■ **HOW TO COMPLETE THIS TASK**
Find the line containing "Inne ogłoszenia w" in the data below, then output that line and each one after it exactly, with nothing else.

Records from a collection
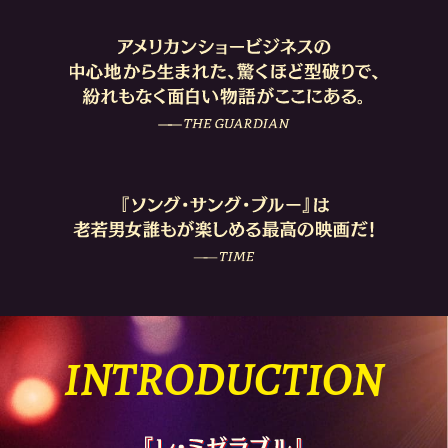
INTRODUCTION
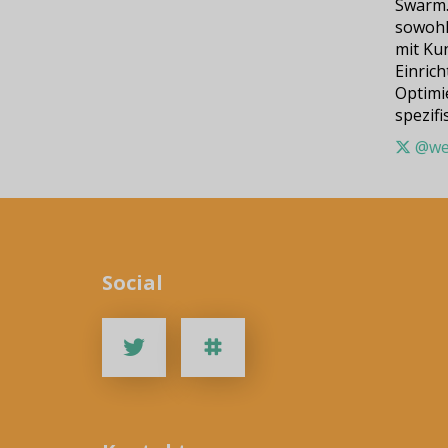
Swarm.
sowohl
mit Ku
Einric
Optimi
spezif
@we
Social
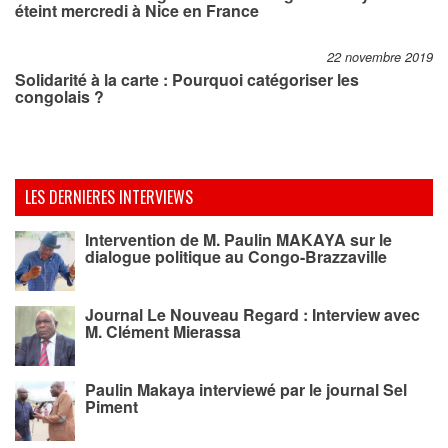
éteint mercredi à Nice en France
22 novembre 2019
Solidarité à la carte : Pourquoi catégoriser les
congolais ?
LES DERNIERES INTERVIEWS
Intervention de M. Paulin MAKAYA sur le
dialogue politique au Congo-Brazzaville
Journal Le Nouveau Regard : Interview avec
M. Clément Mierassa
Paulin Makaya interviewé par le journal Sel
Piment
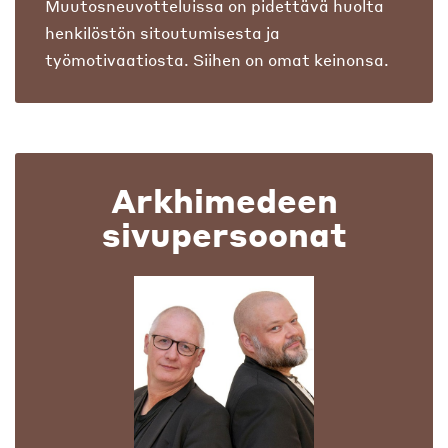
Muutosneuvotteluissa on pidettävä huolta
henkilöstön sitoutumisesta ja
työmotivaatiosta. Siihen on omat keinonsa.
Arkhimedeen
sivupersoonat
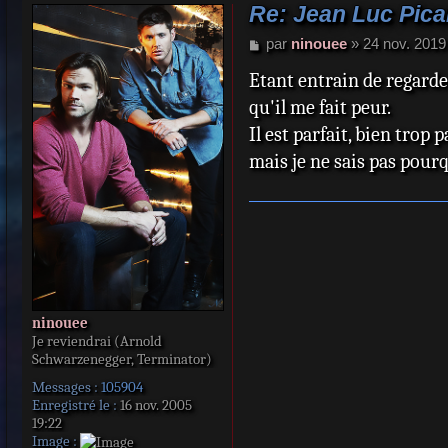
Re: Jean Luc Picar
M
par
ninouee
»
24 nov. 2019
e
Etant entrain de regarde
s
s
qu'il me fait peur.
a
Il est parfait, bien trop 
g
e
mais je ne sais pas pourq
ninouee
Je reviendrai (Arnold
Schwarzenegger, Terminator)
Messages :
105904
Enregistré le :
16 nov. 2005
19:22
Image :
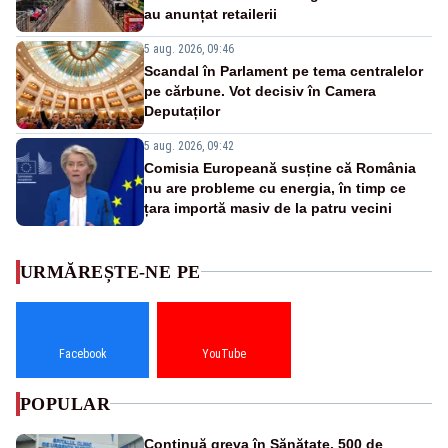
au anunțat retailerii
5 aug. 2026, 09:46
Scandal în Parlament pe tema centralelor
pe cărbune. Vot decisiv în Camera
Deputaților
5 aug. 2026, 09:42
Comisia Europeană susține că România
nu are probleme cu energia, în timp ce
țara importă masiv de la patru vecini
URMĂREȘTE-NE PE
Facebook
YouTube
POPULAR
Continuă greva în Sănătate. 500 de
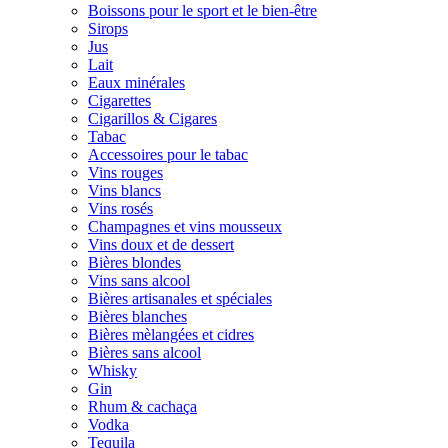
Boissons pour le sport et le bien-être
Sirops
Jus
Lait
Eaux minérales
Cigarettes
Cigarillos & Cigares
Tabac
Accessoires pour le tabac
Vins rouges
Vins blancs
Vins rosés
Champagnes et vins mousseux
Vins doux et de dessert
Bières blondes
Vins sans alcool
Bières artisanales et spéciales
Bières blanches
Bières mèlangées et cidres
Bières sans alcool
Whisky
Gin
Rhum & cachaça
Vodka
Tequila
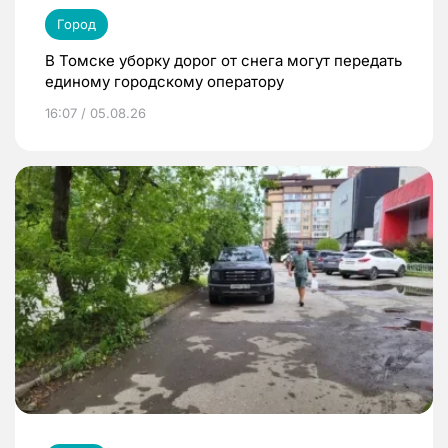
Город
В Томске уборку дорог от снега могут передать
единому городскому оператору
16:07 / 05.08.26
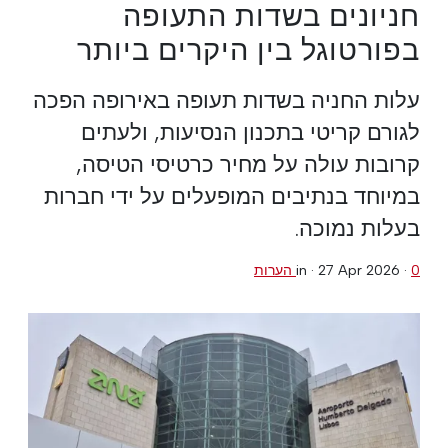
חניונים בשדות התעופה
בפורטוגל בין היקרים ביותר
עלות החניה בשדות תעופה באירופה הפכה
לגורם קריטי בתכנון הנסיעות, ולעתים
קרובות עולה על מחיר כרטיסי הטיסה,
במיוחד בנתיבים המופעלים על ידי חברות
בעלות נמוכה.
0 הערות
·
27 Apr 2026
in ·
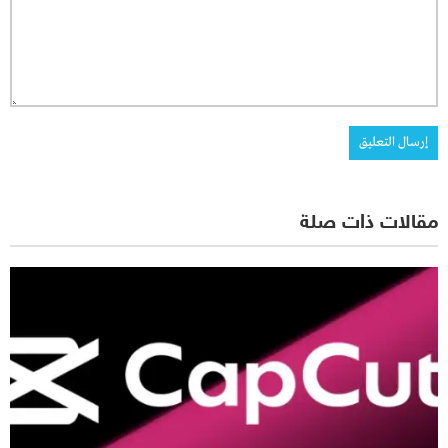
مقالات ذات صلة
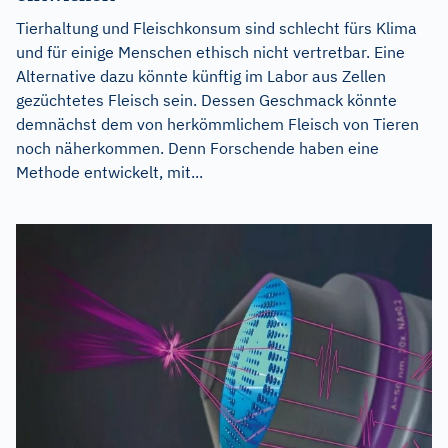
Tierhaltung und Fleischkonsum sind schlecht fürs Klima
und für einige Menschen ethisch nicht vertretbar. Eine
Alternative dazu könnte künftig im Labor aus Zellen
gezüchtetes Fleisch sein. Dessen Geschmack könnte
demnächst dem von herkömmlichem Fleisch von Tieren
noch näherkommen. Denn Forschende haben eine
Methode entwickelt, mit...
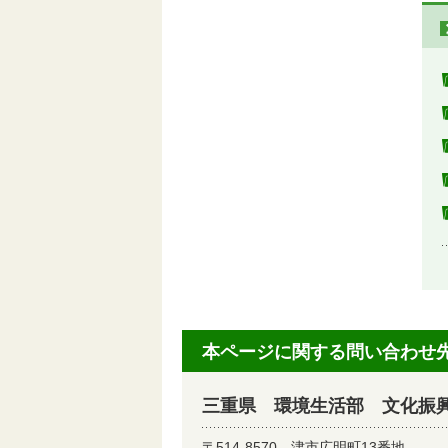
本ページに関する問い合わせ
三重県 環境生活部 文化振
〒514-8570
津市広明町13番地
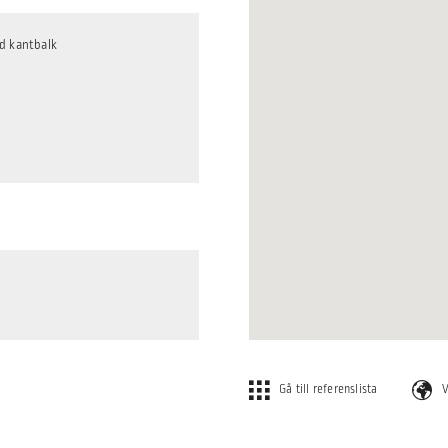
d kantbalk
Gå till referenslista
V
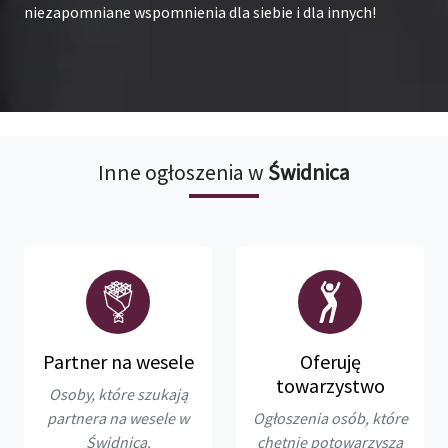
niezapomniane wspomnienia dla siebie i dla innych!
Inne ogłoszenia w
Świdnica
Partner na wesele
Oferuję
towarzystwo
Osoby, które szukają
partnera na wesele w
Ogłoszenia osób, które
Świdnica.
chętnie potowarzyszą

■ **ANSWER SPACE**
Inne ogłoszenia w
Świdnica
Partner na wesele
Oferuję
towarzystwo
Osoby, które szukają
partnera na wesele w
Ogłoszenia osób, które
Świdnica.
chętnie potowarzyszą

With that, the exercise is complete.